STRENGTH = White Point.  The STRENGTH slider determines the whiteness of the chosen tone and similar tones.  A value of 100 means that just the chosen tone is pure white.  Values less than 100 gray-down the whites, and values greater than 100 white-out nearby tones.  Leaving this slider set close to 100 is usually best.

Once these relationships between the Infinity Mask sliders and the black and white image are understood, some additional techniques become possible.  One of the most useful is to combine different infinity masks using different TONE settings into the final image.  While it’s sometimes possible to find one infinity mask that does a good job converting all tones in the image to black and white, it’s not always practical.  Different tones in the image may require, or at least work better, with a different black point, white point, and midtone contrast settings.  The Infinity Mask panel makes it possible to quickly make new masks that might work better for specific tones at specific tonal locations in the image.  The “Pixels” output of these masks can then be blended into the final image, sometimes using the “Pixels” output as a mask or selection to do the blending.  It’s even possible to create negative masks of the image and blend these into the positive and have them look completely natural.

This multi-tone blending technique was used to better control tones in two parts of the above image.  Alternate infinity masks starting with different TONE settings were created from the original color image, and these were then blended in using the “Pixels” output as a selection stencil for painting white on a black layer mask to reveal these tones.  The image below shows the final image without these additional blended masks and the rollover shows how the image looks more balanced with them blended in.


Starting to better understand how infinity masks could be used convert color images to black and white, I decide to try the technique on some finished color images.  This turned out to be somewhat easier since the tonal relationships had already been properly established in the developed color image.  It was relatively easy to make an initial “Pixels” output of an infinity mask of the image and then blend in a couple of additional infinity masks with different TONE settings to get the effect I wanted.  The image below shows the “Pixels” output of the original conversion of a color image to black and white.  The rollover is the final image with two additional infinity masks blended in.  The additional “Pixels” output layers help create better contrast in the grays in the canyon and the cloud.


The last image is another finished image that was converted to monochrome using the Infinity Mask panel.  This image illustrates the power of the color channels in the Infinity Mask panel.  The plug-in that runs the Infinity Mask panel has its own recipe for creating luminosity masks.  As a result, the color channel masks created by the panel don’t completely match the Red, Green, and Blue channel masks of Photoshop.  In fact, for black and white conversion, I think the Infinity Mask panel’s color channel masks are superior.  The Lights-1 versions of these channels offer some uniquely different interpretations of the image with higher contrast than the Photoshop color channels.  If the color image has some strong color elements and/or strong color differences, the Infinity Mask color channels nicely separate these colors into different tones. The R (Red) Infinity Mask channel was used to make the initial conversion of the image below.  The rollover shows the final image after some additional adjustments.

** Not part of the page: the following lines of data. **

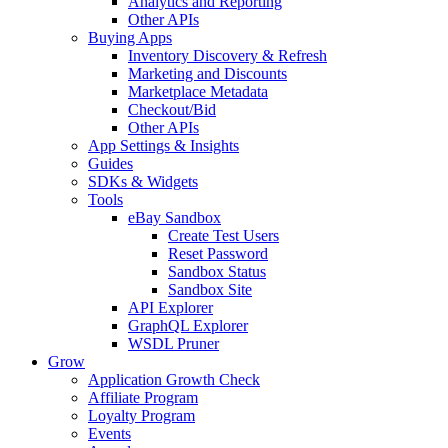
Analytics and Reporting
Other APIs
Buying Apps
Inventory Discovery & Refresh
Marketing and Discounts
Marketplace Metadata
Checkout/Bid
Other APIs
App Settings & Insights
Guides
SDKs & Widgets
Tools
eBay Sandbox
Create Test Users
Reset Password
Sandbox Status
Sandbox Site
API Explorer
GraphQL Explorer
WSDL Pruner
Grow
Application Growth Check
Affiliate Program
Loyalty Program
Events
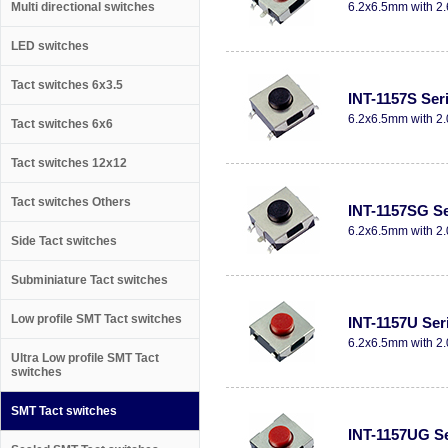
Multi directional switches
6.2x6.5mm with 2.
LED switches
Tact switches 6x3.5
INT-1157S Ser
6.2x6.5mm with 2.
Tact switches 6x6
Tact switches 12x12
Tact switches Others
INT-1157SG Se
6.2x6.5mm with 2.
Side Tact switches
Subminiature Tact switches
Low profile SMT Tact switches
INT-1157U Ser
6.2x6.5mm with 2.
Ultra Low profile SMT Tact
switches
SMT Tact switches
INT-1157UG Se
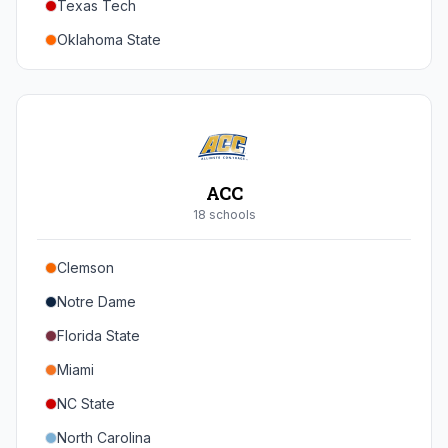
Texas Tech
Oregon
Oklahoma State
Washington
Iowa State
West Virginia
Brigham Young
Central Florida
ACC
Cincinnati
18
school
s
Houston
Clemson
Arizona
Notre Dame
Arizona State
Florida State
Colorado
Miami
Utah
NC State
North Carolina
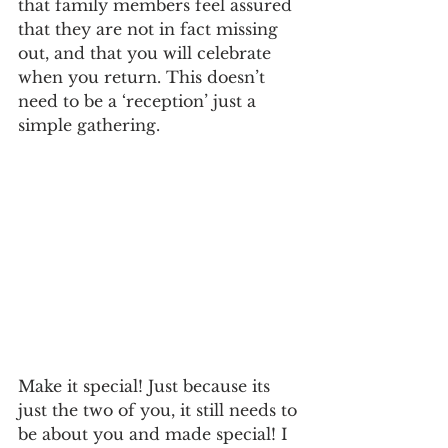
that family members feel assured 
that they are not in fact missing 
out, and that you will celebrate 
when you return. This doesn’t 
need to be a ‘reception’ just a 
simple gathering. 
Make it special! Just because its 
just the two of you, it still needs to 
be about you and made special! I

In summary, the TK Infinity Mask panel’s “Pixels” output option is a unique method for converting color images to black and white.  The sliders have some direct parallels to monochrome image processing.

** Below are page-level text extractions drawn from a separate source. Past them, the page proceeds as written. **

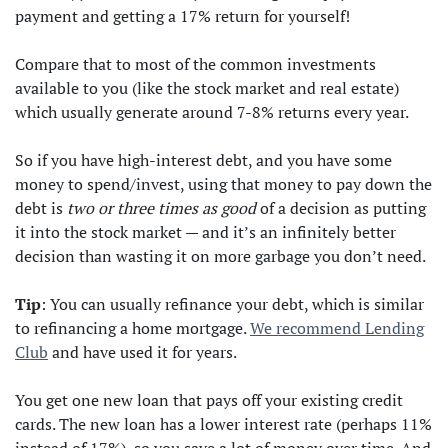
payment and getting a 17% return for yourself!
Compare that to most of the common investments
available to you (like the stock market and real estate)
which usually generate around 7-8% returns every year.
So if you have high-interest debt, and you have some
money to spend/invest, using that money to pay down the
debt is
two or three times as good
of a decision as putting
it into the stock market — and it’s an infinitely better
decision than wasting it on more garbage you don’t need.
Tip
: You can usually refinance your debt, which is similar
to refinancing a home mortgage.
We recommend Lending
Club
and have used it for years.
You get one new loan that pays off your existing credit
cards. The new loan has a lower interest rate (perhaps 11%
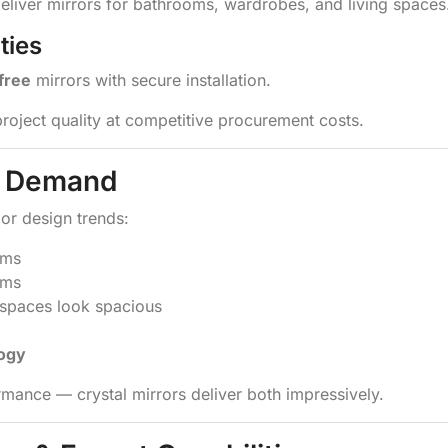
deliver mirrors for bathrooms, wardrobes, and living spaces
ties
-free
mirrors with secure installation.
project quality at competitive procurement costs.
ng Demand
ior design trends:
oms
oms
paces look spacious
logy
mance — crystal mirrors deliver both impressively.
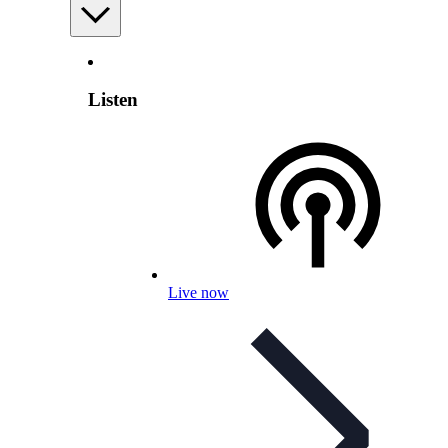
Listen
Live now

  • TONE − Selects the image tone to display as white.
  • RANGE − Sets the black point.
  • FOCUS − Adjusts midtone contrast.
  • STRENGTH − Sets the white point.

Multiple “Pixels” output layers can be created to enhance specific tones in the image, and these can then be easily blended together to create the final monochrome image.  The color channels of the Infinity Mask panel also offer a surprisingly useful starting point to effectively exploit color variation for monochrome conversion.